By Nir Gaist, Founder & CTO, Nyotron
As we draw closer to flipping the calendar to 2019, we can look back on the 2018 cybersecurity landscape to help us anticipate what information security professionals should prepare for in the new year.
One lesson we learned is that municipalities and utilities are soft targets. SC Media’s Robert Abel reported earlier this month that the city of North Bend, Ore., was hit with a ransomware attack which temporarily locked city workers out from their computers and databases. The attackers demanded $50,000 in Bitcoin, but fortunately the city’s IT systems were backed up and officials were able to avoid paying the ransom.
Just a couple days later, Abel’s colleague Doug Olenick reported that the City of Topeka, Kan., discovered its third-party payment vendor was breached, possibly exposing the personal information of about 10,000 utilities customers.
The SamSam ransomware attack that made national headlines after crippling the city of Atlanta’s computer network in March could cost taxpayers $17 million. That’s an enormous sum of money, especially considering the attackers were “only” demanding $55,000 worth of bitcoins.
Money has been the primary motivation for these attacks on municipalities and utilities. However, we not only predict that attacks on municipal agencies and industrial IoT will become more common in 2019, but also that attackers’ objectives will be more insidious: to create a major disaster at a critical infrastructure facility, such as a power plant or hydroelectric dam.
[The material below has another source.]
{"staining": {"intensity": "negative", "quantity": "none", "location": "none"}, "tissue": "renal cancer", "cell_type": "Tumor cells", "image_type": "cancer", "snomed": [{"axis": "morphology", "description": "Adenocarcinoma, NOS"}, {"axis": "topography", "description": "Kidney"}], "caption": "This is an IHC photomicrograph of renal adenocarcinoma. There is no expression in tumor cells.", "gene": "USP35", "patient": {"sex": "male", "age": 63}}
That may sound like the plot of a Hollywood blockbuster starring The Rock, but consider that industrial control systems (ICS) vulnerabilities were exploited in successful attacks on an electrical grid and chlorine plant in Ukraine, and in a narrowly-avoided disaster at a Saudi petrochemical plant. These vulnerabilities were among the top three themes at this year’s Black Hat and DEF CON conferences.
All of those attacks occurred outside the U.S., but there is evidence that state-sponsored actors are setting their sights on U.S. infrastructure.
The federal government in March released a report describing a Russian hacking campaign to infiltrate America’s “critical infrastructure” including power plants, nuclear and water facilities. The FBI and Department of Homeland Security joint report warns that Russian hackers gained access to computers across the targeted industries and collected sensitive data including passwords, logins, and information about energy generation. There was no evidence of sabotage, so the report draws the conclusion that the intrusion was designed to pave the way for future attacks that do more than just collect data.
Energy Secretary Rick Perry told lawmakers at an appropriations hearing that cyberattacks are “literally happening hundreds of thousands of times a day,” and added that the Department of Energy needs an “office of cybersecurity and emergency response” in order to be prepared for threats like this in the future.
Looking back on 2018 also provides clues for how malware will evolve and become more sophisticated in 2019.
We predict attackers will use what we call adversarial or weaponized artificial intelligence (AI). Just as security vendors are training their machine learning (ML) models on malware samples to detect them, malware writers can tune their attacks to avoid detection using the same algorithms. Moreover, certain types of attacks, like phishing, can be automated using AI algorithms.
And just as 2018 began with the appearance of Spectre/Meltdown, a previously unknown threat vector that affected hundreds of millions of systems and cloud environments, we expect to see a previously unknown major threat to wreak havoc worldwide in 2019.